We would be pleased if more information on a variety of topics were availiable:

  • The details of the SBOX control registers. In the Appendix of the System Software Developers Guide (May 2013) hundreds of registers are listed, but their content is not revealed. Reading values such as, e.g., temperatures is possible but meaningless since one cannot decode the values.
  • The details of the DMA controller, and some examples of how to program it. A variety of applications would gain from direct access to the DMA engine on the MIC.
  • Efficient ways for thread synchronization.

Hi!

A better MPSS source code organization would be wellcome, or even a MPSS source organization HOWTO document.

Many thanks.

Javi Roman

I want to get doucumet about how to get CPU_CLK_UNHALTED and INSTRUCTIONS_EXECUTED on MIC. THanks.

--GHui

Hi, I would like to find the documention regarding the physical numbering of cores on the INTEL MIC. I mean, which physical core is adjacent to which one on the chip.

Desperately looking for demo code.

My job as a test engineer required me to do some playing around with the Intel Xeon Phi cards (3120A and 5110P) on our company's recent workstations. My focus is definitely not Parallel Computing so I was there and realizing that "a fool with a tool is still a fool". :-)

When I had to see about CUDA support for the nVidia GPUs there were nice demos to download so that even without being in the parallel computing stuff you could easily push the load on the card to 100% and be impressed at the GFlops that the tools are reporting.

On Intel Xeon Phi there was nothing like that. The nicest thing I found was the monitoring program that at least showed how the temperature on the 5110P was rising because cooling equipment was too poor in the first tests. Meanwhile I found the code samples on http://lotsofcores.com/article/code-samples-now-available so with some of the sample programs there I can put 100% load on the card and do my tests. But I'm really missing a sort of "eye candy" that easily shows the power of the coprocessor card.

Regards

Rainer

-- Rainer Koenig, Augsburg, Germany

@Pinak P. I don't believe there is any documentation on which core is where on the chip nor is there likely to be. But is your concern more one of information on how your program is distributed around the ring interconnect?

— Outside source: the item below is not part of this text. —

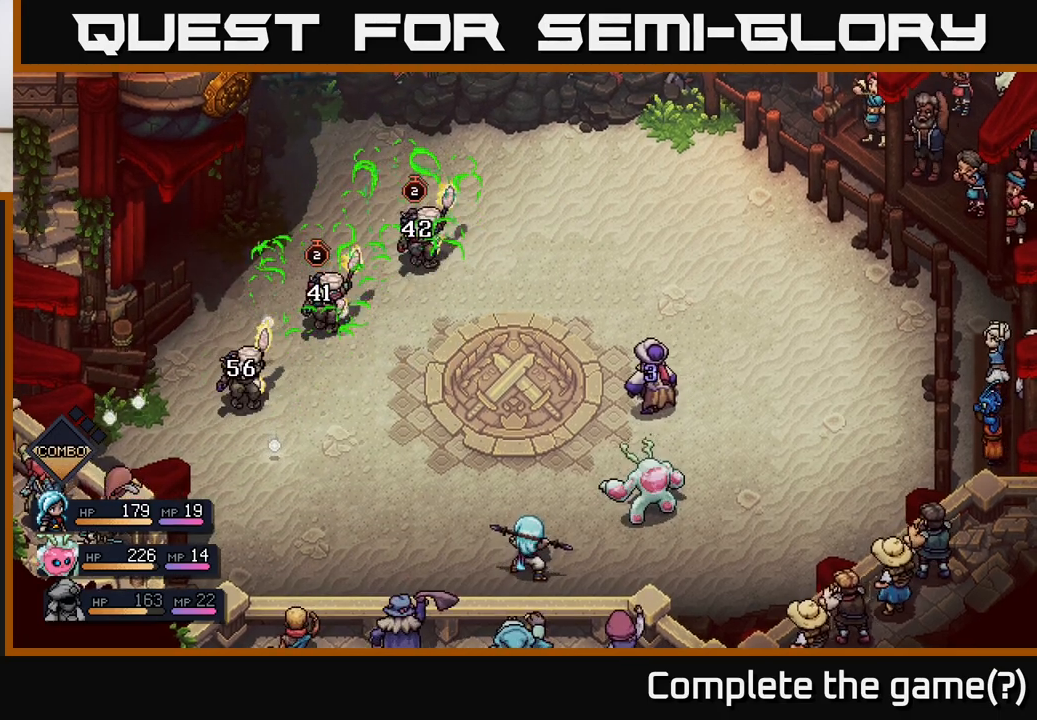
{"buttons": [], "left_stick": "center", "right_stick": "center", "events": []}
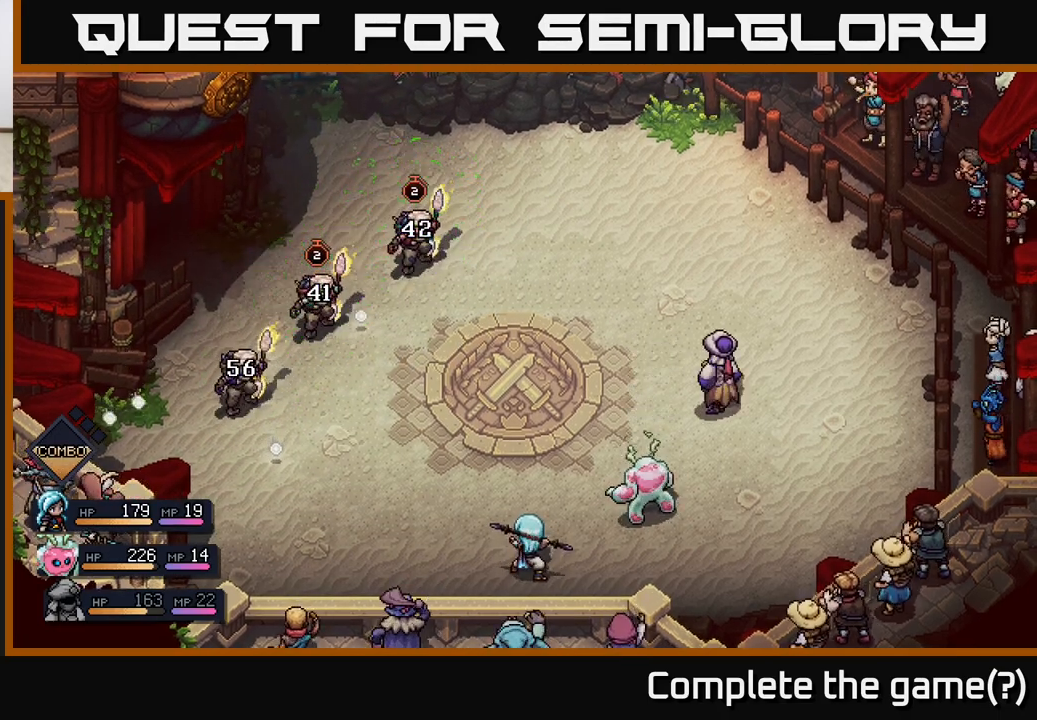
{"buttons": [], "left_stick": "center", "right_stick": "center", "events": []}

@Rainer K. There are sample programs for the coprocessor provided with the compilers ( /opt/intel/composerxe/Samples/en_US/C++/mic_samples, /opt/intel/composerxe/Samples/en_US/Fortran/mic_samples) and performance workloads provided with the MPSS (not installed by default but you can find the directions for installing them in the readme-en.txt file that comes with the MPSS.) Are these the sort of things you were looking for? If so, then maybe what we need to do is make them easier to find. If not, can you let us know what sort of things we should be looking at adding?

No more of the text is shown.